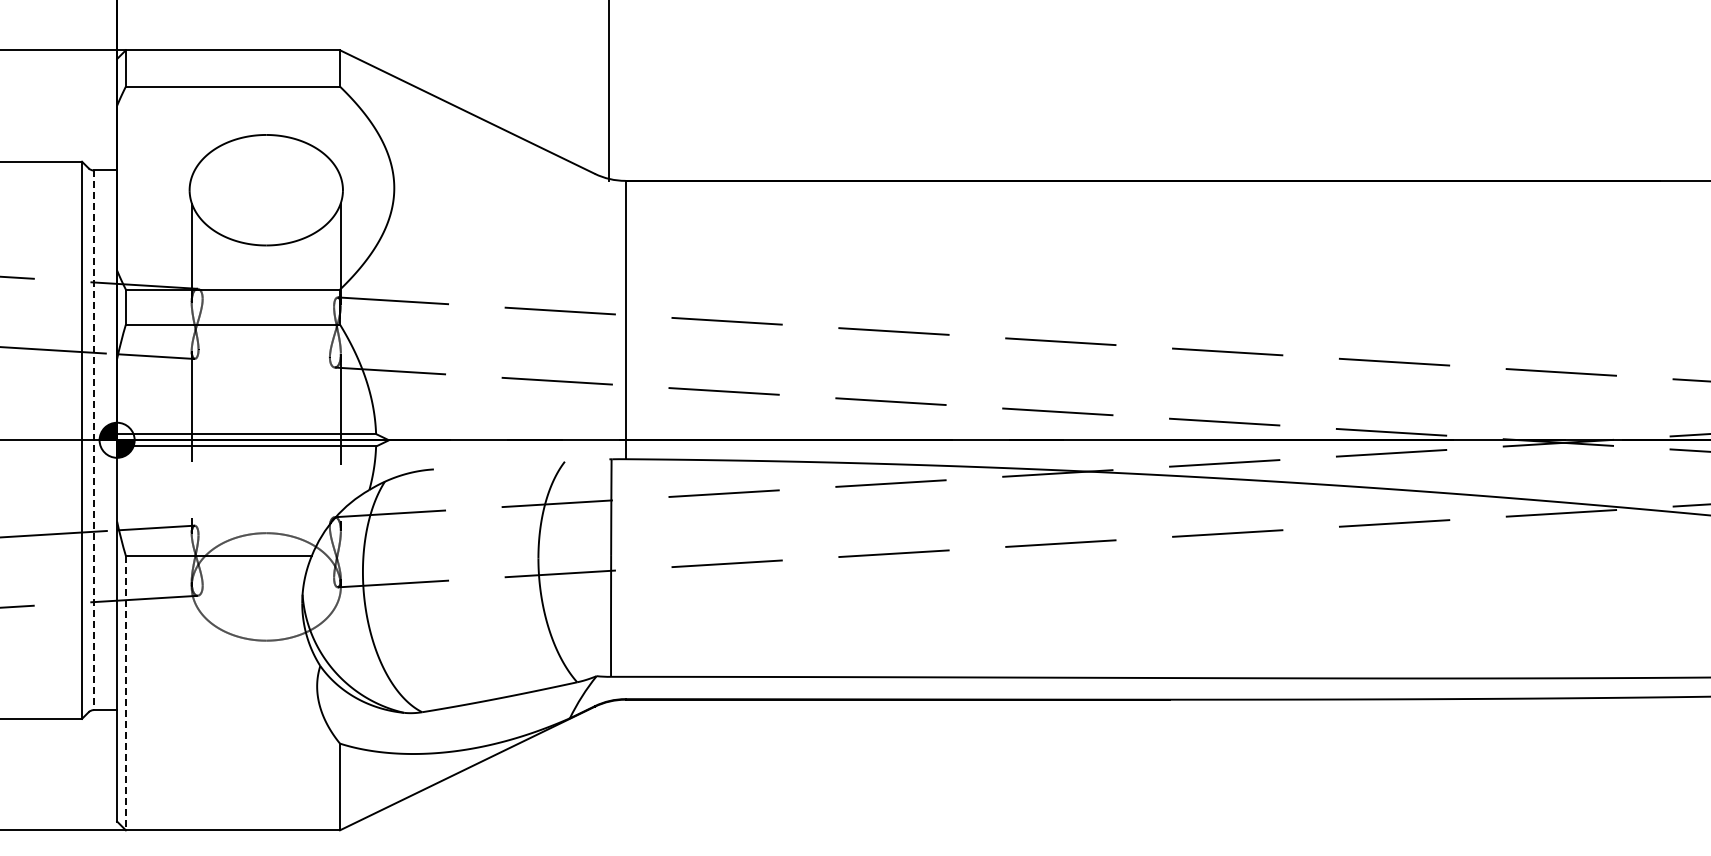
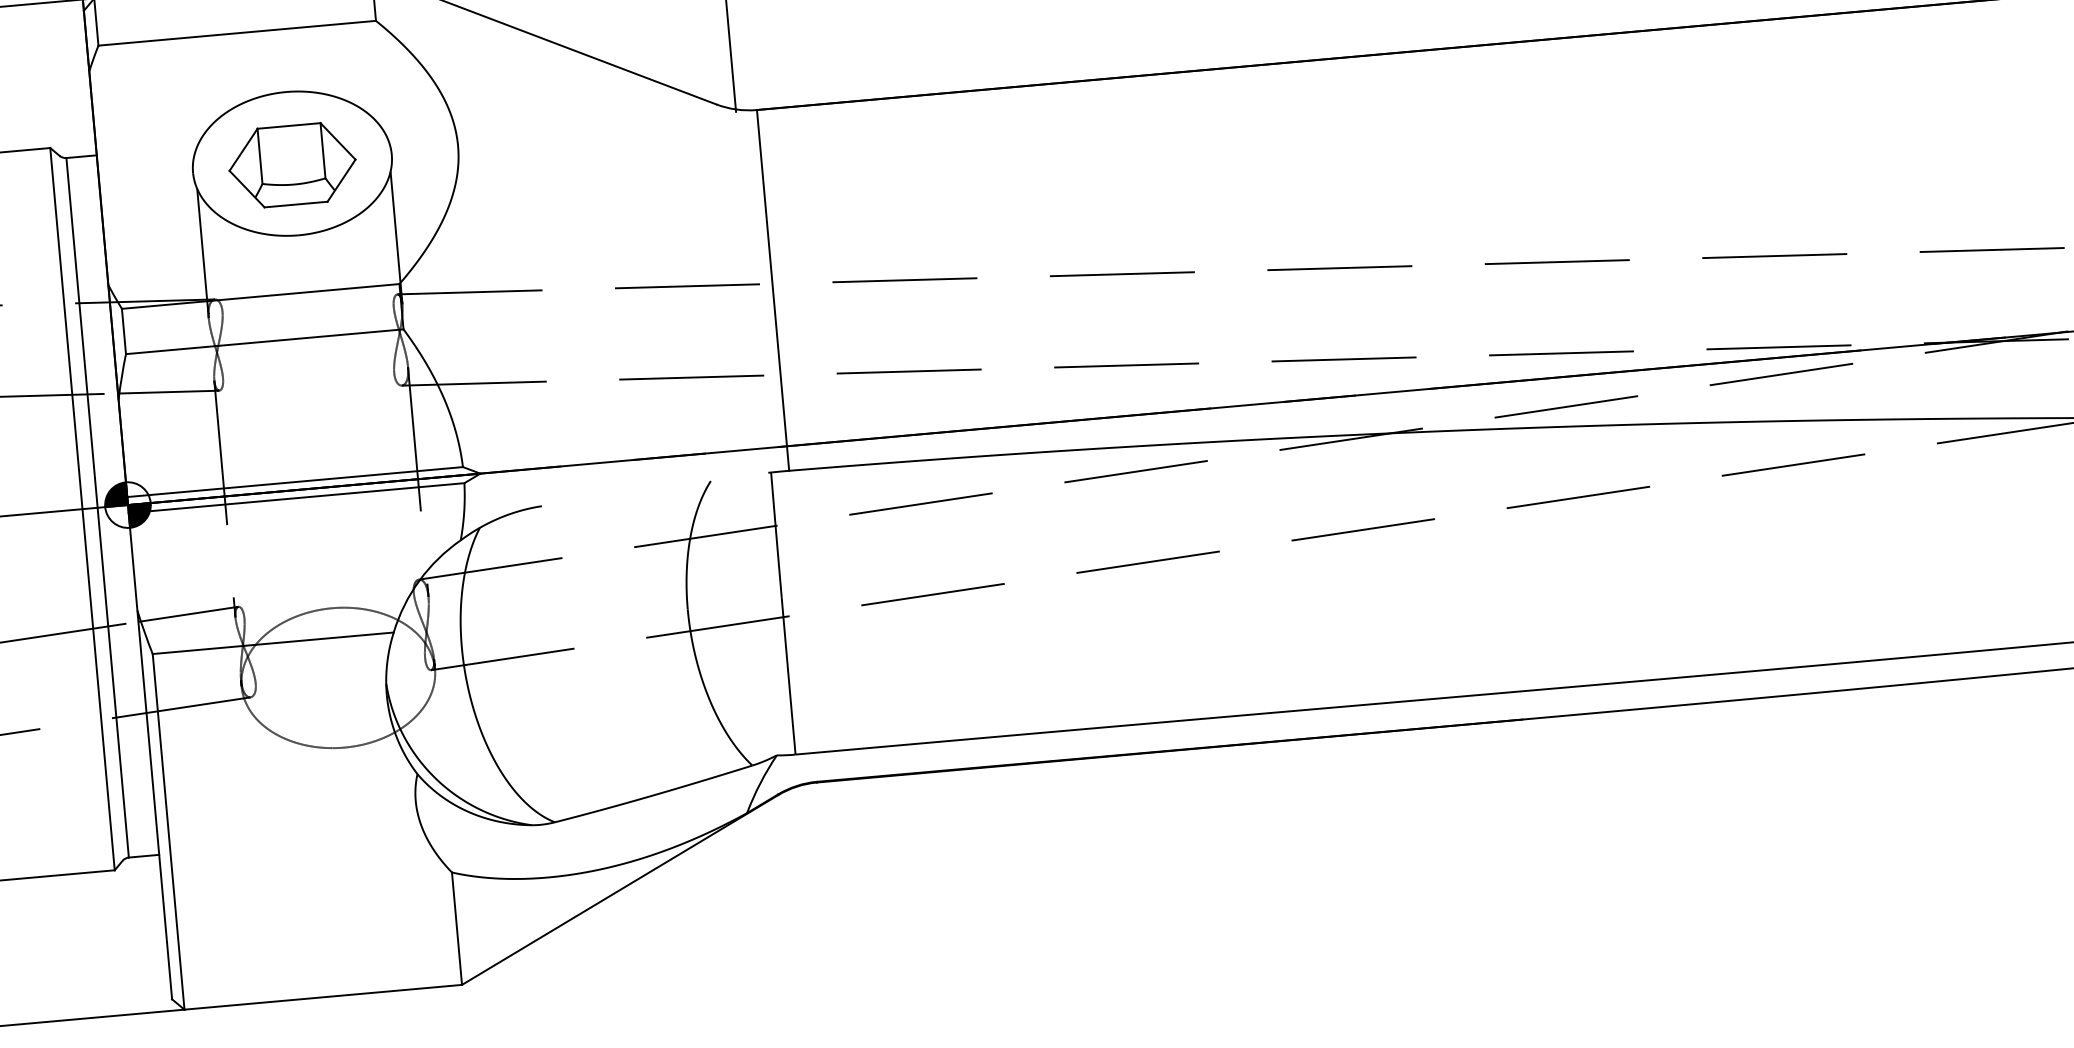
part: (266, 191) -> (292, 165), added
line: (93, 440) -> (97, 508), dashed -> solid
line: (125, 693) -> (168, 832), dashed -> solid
* * *
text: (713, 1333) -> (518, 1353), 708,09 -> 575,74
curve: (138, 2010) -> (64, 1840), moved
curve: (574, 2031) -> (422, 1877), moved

__What the task requires__
Considering only the material above, set down every line from the one with "line: (93, 440) -> (97, 508), dashed -> solid" to the one with "line: (125, 693)", inclusive, exactly as written.

__Solution to this problem__
line: (93, 440) -> (97, 508), dashed -> solid
line: (125, 693) -> (168, 832), dashed -> solid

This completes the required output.